The media has people feeling guilty about "wasting" a gallon of water that drips off their dishes as they dry and has them believing that they're doing something to save the planet by recovering that gallon of water. How much water is wasted by letting dish water drip down the drain compared to the amount that is wasted watering a golf course?

You need to develop some sense of proportion about the levels of waste involved and the payoff resulting from the different means of conservation. Focus your energy on the big wastes and the big payoffs. After the big problems have been tackled, focus your attention on the little ones.
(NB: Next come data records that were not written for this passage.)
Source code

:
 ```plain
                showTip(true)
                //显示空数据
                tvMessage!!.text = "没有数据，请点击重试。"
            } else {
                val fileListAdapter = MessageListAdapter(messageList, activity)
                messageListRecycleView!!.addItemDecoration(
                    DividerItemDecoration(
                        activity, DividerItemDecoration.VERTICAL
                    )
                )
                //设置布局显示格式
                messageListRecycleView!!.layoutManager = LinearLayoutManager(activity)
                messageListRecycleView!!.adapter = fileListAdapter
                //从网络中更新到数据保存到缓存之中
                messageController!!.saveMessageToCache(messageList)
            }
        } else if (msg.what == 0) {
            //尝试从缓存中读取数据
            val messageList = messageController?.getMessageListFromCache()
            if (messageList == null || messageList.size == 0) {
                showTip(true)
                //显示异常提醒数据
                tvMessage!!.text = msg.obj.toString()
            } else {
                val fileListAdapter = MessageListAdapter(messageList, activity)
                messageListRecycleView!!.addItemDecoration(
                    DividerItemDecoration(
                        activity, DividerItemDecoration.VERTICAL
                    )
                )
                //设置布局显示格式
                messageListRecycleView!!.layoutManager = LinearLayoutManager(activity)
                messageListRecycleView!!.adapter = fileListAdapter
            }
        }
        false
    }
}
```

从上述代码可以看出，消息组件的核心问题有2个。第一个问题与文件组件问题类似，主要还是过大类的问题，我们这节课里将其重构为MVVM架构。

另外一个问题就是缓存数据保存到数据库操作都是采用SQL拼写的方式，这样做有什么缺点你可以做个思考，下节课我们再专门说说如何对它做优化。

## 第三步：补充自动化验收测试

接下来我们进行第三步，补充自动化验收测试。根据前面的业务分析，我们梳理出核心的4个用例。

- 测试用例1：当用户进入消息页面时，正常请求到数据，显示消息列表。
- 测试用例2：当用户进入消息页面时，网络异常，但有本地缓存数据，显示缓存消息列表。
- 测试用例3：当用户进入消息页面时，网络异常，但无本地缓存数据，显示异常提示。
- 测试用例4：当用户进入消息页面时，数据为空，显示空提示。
Posted by: Sally599 on November 5, 2007 at 1:20 PM

rehorstmark----dude wherever you got your info on O157 was wrong----It doesn't come from dirt, it comes from cow sh#*, otherwise known as dung. I don't have cows roaming around my place and unless you are even creepier than I think you are, you probably don't either. All those spinach outbreaks etc----are from cows and feral pigs, running about the mountain regions of California. In case you are wondering I have a PhD in microbiology and I actually research the diarrheal mechanisms of EHEC and EPEC for a living (Specifically ion transport and paracellular trafficking via the tight junctions in intestinal epithelia). Now then most people buy bags of miracle grow potting soil for their house plants, those bags have been sterilized so that no weed seeds, germs, etc. are in there to kill off you plants so you're pretty much not going to get hurt by being in remote proximity to soil. As a childhood friend of mine used to put it, God made dirt and dirt don't hurt. While my religious beliefs don't fall along those lines, I'd say she was right on.
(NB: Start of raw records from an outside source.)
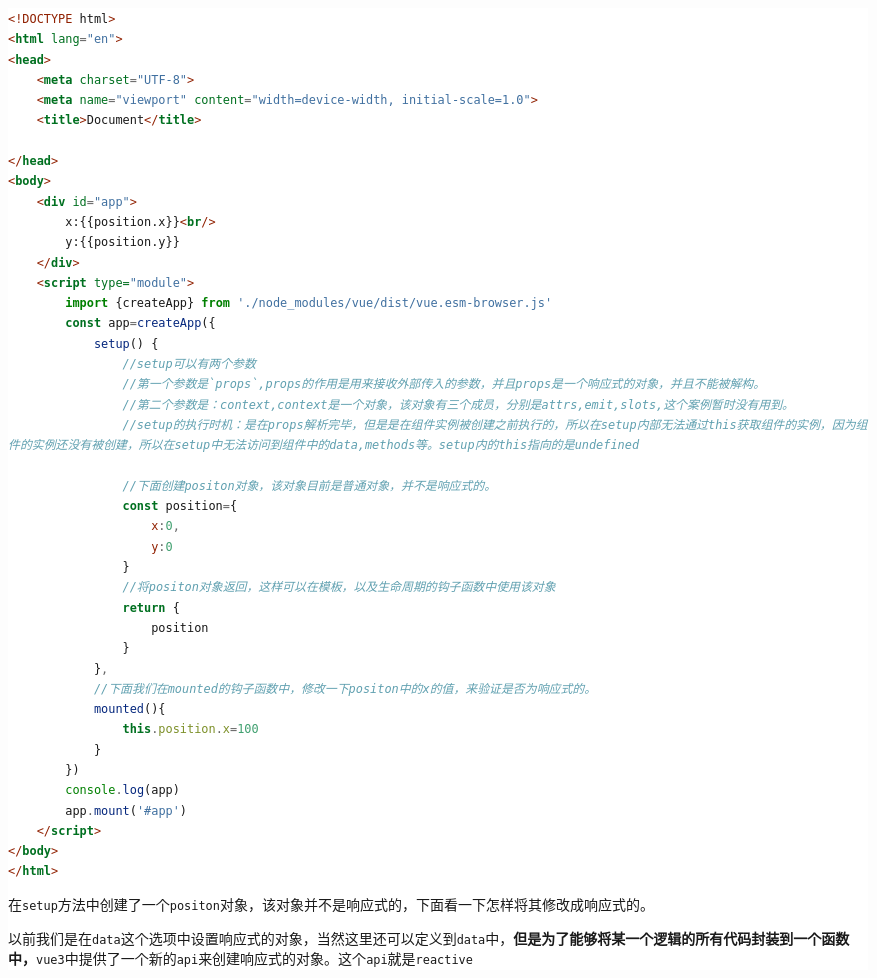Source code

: 

```html
<!DOCTYPE html>
<html lang="en">
<head>
    <meta charset="UTF-8">
    <meta name="viewport" content="width=device-width, initial-scale=1.0">
    <title>Document</title>

</head>
<body>
    <div id="app">
        x:{{position.x}}<br/>
        y:{{position.y}}
    </div>
    <script type="module">
        import {createApp} from './node_modules/vue/dist/vue.esm-browser.js'
        const app=createApp({
            setup() {
                //setup可以有两个参数
                //第一个参数是`props`,props的作用是用来接收外部传入的参数，并且props是一个响应式的对象，并且不能被解构。
                //第二个参数是：context,context是一个对象，该对象有三个成员，分别是attrs,emit,slots,这个案例暂时没有用到。
                //setup的执行时机：是在props解析完毕，但是是在组件实例被创建之前执行的，所以在setup内部无法通过this获取组件的实例，因为组件的实例还没有被创建，所以在setup中无法访问到组件中的data,methods等。setup内的this指向的是undefined

                //下面创建positon对象，该对象目前是普通对象，并不是响应式的。
                const position={
                    x:0,
                    y:0
                }
                //将positon对象返回，这样可以在模板，以及生命周期的钩子函数中使用该对象
                return {
                    position
                }
            },
            //下面我们在mounted的钩子函数中，修改一下positon中的x的值，来验证是否为响应式的。
            mounted(){
                this.position.x=100
            }
        })
        console.log(app)
        app.mount('#app')
    </script>
</body>
</html>

```

在`setup`方法中创建了一个`positon`对象，该对象并不是响应式的，下面看一下怎样将其修改成响应式的。

以前我们是在`data`这个选项中设置响应式的对象，当然这里还可以定义到`data`中，**但是为了能够将某一个逻辑的所有代码封装到一个函数中，**`vue3`中提供了一个新的`api`来创建响应式的对象。这个`api`就是`reactive`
Posted by: rehorstmark@netscape.net on November 5, 2007 at 5:29 PM

I'm well aware of where the E. coli comes from. I'm not so sure about dirt in a pot. I would prefer to err on the safe side than discover that the soil came from elsewhere or maybe got mixed with nonsterile soil. Plenty of people fill their flower pots from backyard compost heaps. I'm not so sure I'd trust a potting soil company to fully sterilize soil either. All the veggies that make people sick are supposd to be clean, too, yet they manage to cause plenty of illness.

All that aside, it is a very silly way to try to recycle water.

PS- it's a good idea to keep your toothbrush well away from your toilet. Flushing can aerosolize some of water (and the stuff that's in it).